_Document excerpt_.
——

Elozonam Ogbolu: Breaking Barriers in Entertainment

With creatives breaking boundaries and attaining unprecedented success, Nigeria’s entertainment sector is experiencing a renaissance. Nigerian artists are leaving a mark on the world stage with everything from award-winning movies to chart-topping music hits. In addition to winning people over, they are reinventing what it means to be a storyteller in the modern era. These creatives are shattering boundaries and establishing new benchmarks for greatness with their unwavering determination and extraordinary talent.

Leading this movement is Elozonam Ogbolu. He originally came to the public’s attention when he appeared as a contestant on the Big Brother Naija show, where his charisma and talent shone through. Since then, Elozonam has advanced significantly in the entertainment industry, particularly in filmmaking. So far, he has produced his own songs, taken on challenging roles, and produced captivating content that has won over many fans. His transformation from being a reality TV star to a major force in the creative industry is evidence of his commitment and foresight. Known for his captivating performances and inventive content, he has gained a reputation as a renowned personality.

——

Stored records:
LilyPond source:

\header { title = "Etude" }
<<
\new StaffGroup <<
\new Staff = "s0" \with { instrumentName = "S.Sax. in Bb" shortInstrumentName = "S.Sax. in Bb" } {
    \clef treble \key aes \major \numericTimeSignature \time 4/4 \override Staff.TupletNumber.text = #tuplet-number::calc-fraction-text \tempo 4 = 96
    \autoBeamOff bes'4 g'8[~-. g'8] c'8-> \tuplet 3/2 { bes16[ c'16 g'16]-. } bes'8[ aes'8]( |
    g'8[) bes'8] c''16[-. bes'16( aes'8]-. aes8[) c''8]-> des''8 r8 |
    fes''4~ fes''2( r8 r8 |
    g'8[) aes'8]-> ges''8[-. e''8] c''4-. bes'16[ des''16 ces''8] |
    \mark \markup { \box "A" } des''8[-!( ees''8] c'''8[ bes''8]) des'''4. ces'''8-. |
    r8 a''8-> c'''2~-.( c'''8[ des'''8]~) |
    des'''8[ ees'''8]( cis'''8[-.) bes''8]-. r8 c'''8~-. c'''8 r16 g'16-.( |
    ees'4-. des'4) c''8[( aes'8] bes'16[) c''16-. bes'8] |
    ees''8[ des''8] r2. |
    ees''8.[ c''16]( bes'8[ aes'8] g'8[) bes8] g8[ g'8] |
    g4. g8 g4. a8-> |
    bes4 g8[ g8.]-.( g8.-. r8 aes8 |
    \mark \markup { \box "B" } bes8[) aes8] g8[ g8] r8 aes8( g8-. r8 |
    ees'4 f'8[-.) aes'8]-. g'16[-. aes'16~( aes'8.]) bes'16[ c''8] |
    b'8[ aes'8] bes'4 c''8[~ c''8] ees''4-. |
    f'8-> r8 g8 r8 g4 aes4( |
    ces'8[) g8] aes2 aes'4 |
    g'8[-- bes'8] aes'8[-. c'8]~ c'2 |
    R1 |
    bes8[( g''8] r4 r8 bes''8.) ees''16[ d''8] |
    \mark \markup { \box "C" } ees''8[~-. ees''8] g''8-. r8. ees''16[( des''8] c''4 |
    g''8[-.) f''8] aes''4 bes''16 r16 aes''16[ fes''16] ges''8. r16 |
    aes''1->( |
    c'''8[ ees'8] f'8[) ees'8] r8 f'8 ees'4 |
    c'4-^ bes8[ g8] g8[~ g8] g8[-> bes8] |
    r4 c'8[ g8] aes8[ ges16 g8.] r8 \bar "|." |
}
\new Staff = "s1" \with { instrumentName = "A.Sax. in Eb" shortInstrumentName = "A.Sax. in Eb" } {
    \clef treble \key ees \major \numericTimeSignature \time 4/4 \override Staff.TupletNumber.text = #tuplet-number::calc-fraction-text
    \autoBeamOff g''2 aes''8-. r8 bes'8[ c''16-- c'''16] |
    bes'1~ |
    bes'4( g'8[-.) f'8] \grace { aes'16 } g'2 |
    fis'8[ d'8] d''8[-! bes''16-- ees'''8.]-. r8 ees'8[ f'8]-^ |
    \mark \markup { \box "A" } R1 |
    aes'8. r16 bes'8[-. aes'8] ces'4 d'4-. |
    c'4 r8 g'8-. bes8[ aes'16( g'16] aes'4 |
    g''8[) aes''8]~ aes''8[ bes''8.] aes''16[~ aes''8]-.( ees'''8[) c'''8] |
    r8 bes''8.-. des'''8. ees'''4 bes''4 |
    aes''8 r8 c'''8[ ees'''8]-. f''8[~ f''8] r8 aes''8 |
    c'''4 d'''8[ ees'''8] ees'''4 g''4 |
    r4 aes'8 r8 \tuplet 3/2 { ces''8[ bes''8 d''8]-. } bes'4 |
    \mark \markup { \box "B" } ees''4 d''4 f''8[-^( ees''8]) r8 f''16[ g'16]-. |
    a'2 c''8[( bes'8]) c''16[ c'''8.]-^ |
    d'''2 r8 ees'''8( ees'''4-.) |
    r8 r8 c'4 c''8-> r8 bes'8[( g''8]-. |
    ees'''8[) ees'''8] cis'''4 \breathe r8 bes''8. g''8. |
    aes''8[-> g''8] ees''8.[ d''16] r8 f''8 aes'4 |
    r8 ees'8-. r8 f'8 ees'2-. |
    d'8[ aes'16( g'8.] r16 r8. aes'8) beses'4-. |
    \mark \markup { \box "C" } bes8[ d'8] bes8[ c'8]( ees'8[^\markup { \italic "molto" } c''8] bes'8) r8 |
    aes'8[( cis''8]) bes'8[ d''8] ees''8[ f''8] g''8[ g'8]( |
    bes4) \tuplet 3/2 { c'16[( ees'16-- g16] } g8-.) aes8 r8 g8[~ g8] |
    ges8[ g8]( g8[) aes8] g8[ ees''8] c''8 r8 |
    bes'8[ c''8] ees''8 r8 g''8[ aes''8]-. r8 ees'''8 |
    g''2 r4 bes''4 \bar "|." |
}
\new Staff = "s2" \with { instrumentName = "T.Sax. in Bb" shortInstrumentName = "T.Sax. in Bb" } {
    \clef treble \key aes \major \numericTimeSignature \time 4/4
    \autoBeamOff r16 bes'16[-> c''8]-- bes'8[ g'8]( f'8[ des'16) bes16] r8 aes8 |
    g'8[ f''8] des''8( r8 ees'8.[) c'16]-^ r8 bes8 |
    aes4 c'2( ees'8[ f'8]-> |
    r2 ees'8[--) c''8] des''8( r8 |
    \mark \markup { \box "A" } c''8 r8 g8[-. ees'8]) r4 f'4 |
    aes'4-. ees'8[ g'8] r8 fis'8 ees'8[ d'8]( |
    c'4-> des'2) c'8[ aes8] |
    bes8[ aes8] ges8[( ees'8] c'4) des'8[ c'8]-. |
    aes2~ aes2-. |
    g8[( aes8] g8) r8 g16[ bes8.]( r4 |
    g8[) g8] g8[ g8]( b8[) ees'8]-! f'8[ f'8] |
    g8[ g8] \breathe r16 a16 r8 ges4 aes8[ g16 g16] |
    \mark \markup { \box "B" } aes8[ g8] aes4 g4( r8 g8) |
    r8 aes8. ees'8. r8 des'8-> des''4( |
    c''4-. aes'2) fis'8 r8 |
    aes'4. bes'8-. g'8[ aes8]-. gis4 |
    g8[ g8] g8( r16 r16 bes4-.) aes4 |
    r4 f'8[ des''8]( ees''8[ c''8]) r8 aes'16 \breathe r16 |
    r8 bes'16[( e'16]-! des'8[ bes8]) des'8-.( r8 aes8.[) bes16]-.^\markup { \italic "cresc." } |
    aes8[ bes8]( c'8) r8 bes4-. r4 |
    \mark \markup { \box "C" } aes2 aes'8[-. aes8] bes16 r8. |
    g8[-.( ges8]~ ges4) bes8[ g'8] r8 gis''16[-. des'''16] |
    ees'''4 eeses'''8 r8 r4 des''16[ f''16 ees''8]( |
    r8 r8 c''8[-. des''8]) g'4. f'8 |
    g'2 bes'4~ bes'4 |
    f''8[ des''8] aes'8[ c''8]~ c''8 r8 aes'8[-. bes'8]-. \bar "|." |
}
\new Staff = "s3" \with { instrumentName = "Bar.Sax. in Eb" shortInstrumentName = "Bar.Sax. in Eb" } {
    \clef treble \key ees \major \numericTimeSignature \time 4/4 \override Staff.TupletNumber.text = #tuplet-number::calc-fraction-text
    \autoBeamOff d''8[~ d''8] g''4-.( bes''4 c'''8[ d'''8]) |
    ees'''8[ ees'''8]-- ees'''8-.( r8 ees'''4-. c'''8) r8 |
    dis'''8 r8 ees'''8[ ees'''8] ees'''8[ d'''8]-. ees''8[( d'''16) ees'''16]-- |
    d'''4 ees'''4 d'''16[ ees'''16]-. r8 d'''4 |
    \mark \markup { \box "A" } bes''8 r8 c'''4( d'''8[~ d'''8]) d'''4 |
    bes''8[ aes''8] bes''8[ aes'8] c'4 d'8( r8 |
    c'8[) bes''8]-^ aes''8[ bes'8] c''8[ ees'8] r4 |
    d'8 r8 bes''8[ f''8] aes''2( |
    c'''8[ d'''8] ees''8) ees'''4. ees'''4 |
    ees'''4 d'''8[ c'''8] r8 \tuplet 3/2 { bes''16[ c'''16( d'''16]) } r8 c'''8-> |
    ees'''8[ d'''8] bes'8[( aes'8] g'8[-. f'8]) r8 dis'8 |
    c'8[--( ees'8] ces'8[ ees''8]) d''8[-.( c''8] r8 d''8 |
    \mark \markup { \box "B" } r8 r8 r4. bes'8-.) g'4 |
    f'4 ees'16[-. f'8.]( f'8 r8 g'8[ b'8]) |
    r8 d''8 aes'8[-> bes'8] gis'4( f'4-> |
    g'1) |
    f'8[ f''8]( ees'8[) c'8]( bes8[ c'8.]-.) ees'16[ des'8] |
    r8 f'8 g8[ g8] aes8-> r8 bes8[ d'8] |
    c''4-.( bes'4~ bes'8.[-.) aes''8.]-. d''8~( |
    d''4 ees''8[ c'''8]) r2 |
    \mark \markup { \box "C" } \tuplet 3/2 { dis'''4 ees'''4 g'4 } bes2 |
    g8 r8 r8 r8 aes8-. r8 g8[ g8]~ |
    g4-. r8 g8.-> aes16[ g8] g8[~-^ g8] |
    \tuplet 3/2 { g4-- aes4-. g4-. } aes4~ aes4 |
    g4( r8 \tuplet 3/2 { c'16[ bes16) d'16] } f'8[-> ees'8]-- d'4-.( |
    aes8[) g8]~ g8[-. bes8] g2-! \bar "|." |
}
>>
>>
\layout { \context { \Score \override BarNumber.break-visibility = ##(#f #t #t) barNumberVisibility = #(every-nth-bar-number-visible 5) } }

——

_Requirements_.
(a) Return the Elozonam Ogbolu profile word for word, everything from "With creatives breaking" down to "and extraordinary talent.".
(b) Extend the Elozonam Ogbolu profile with the passage that comes after its final sentence.
None of this data is required for the work that comes next.

_Answers to each task_.
(a)
With creatives breaking boundaries and attaining unprecedented success, Nigeria’s entertainment sector is experiencing a renaissance. Nigerian artists are leaving a mark on the world stage with everything from award-winning movies to chart-topping music hits. In addition to winning people over, they are reinventing what it means to be a storyteller in the modern era. These creatives are shattering boundaries and establishing new benchmarks for greatness with their unwavering determination and extraordinary talent.

(b)
In this interview with THEWILL DOWNTOWN’s Dorcas Akintoye, Elozonam Ogbolu opens up about his journey and his challenges. He shares his creative process, his career’s evolution, and insights on the future of Nigerian entertainment.


What first sparked your interest in acting and music? Was there a particular moment or influence that set you on the path?

I can’t pinpoint a particular moment that did this. I just know that it was a combination of things my brothers and I did while growing up. We were learning how to do the arts as hobbies, making music, watching a lot of TV, a lot of movies and so on. We were exposed to pop culture at a very early age, and we were given a chance to play around with it, you know, in terms of making music and everything. I think it was when I got to school that people told me that I’m such a dramatic person I would do well in acting, but I didn’t think about it then because all I cared about was music at the time, and it was when I got into the workforce that acting became like a thing but there wasn’t a moment I went off in my head that I would like to be an actor. I think acting just sort of found me.


What do you think are the biggest challenges facing the Nigerian entertainment industry today?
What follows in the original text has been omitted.